Zynga was up 42 cents, or almost 5 percent today, to close at $8.87 a share.
That’s a huge reversal from earlier this week when the stock nosedived to an all-time low. Meanwhile, none of the traditional game makers were having such a good day.
Electronic Arts closed down $1.47, or 7.5 percent, to $18.04 a share; THQ fell 7 percent to 66 cents a share; Take-Two Interactive fell .5 percent to $14.50 a share; and industry-leading Activision Blizzard slipped 2.5 percent $12.24 a share. GameStop also traded lower, finishing off the day down 2.8 percent to $23.51 a share.
The game makers were universally feeling the impact of an NPD Group report that revealed yesterday that videogame software sales fell 8 percent in December compared to the same month in 2010. When including hardware and accessories, like game cards, the entire industry contracted by 21 percent year over year.
Potentially, investors were betting that if the traditional game-makers weren’t fairing well, then Zynga was a good bet. The leading Facebook game-maker operates purely online and on mobile, so it potentially would be more isolated from the retail and packaged goods sectors.
The old guard vs. new guard battle also played out on the front lines yesterday.

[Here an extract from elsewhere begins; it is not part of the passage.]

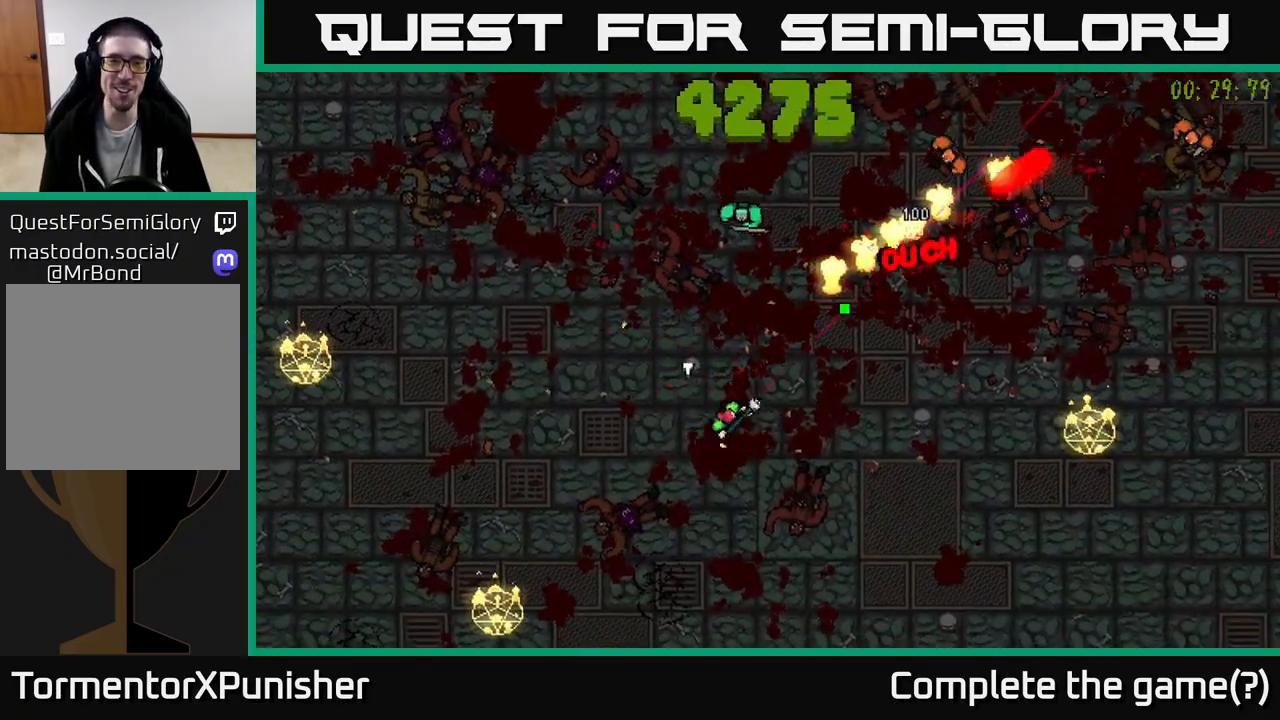
{"buttons": ["R2"], "left_stick": "right", "right_stick": "up", "events": [[17, "R2", "down"], [250, "left_stick", "right"], [267, "R2", "up"], [350, "right_stick", "up"], [383, "R2", "down"]]}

EA was dealt an additional blow when Zynga announced it had hired away Barry Cottle, head of Electronic Arts’ Interactive division. Cottle, who was in charge of the company’s digital strategy, including social and mobile games, was EA’s biggest weapon in fighting Zynga’s dominance on Facebook and had led EA’s rise on mobile.
But EA’s loss was Zynga’s gain.
The social games leader appointed Cottle to the position of EVP of business and corporate development in charge of new global partnerships, acquisitions and other development roles.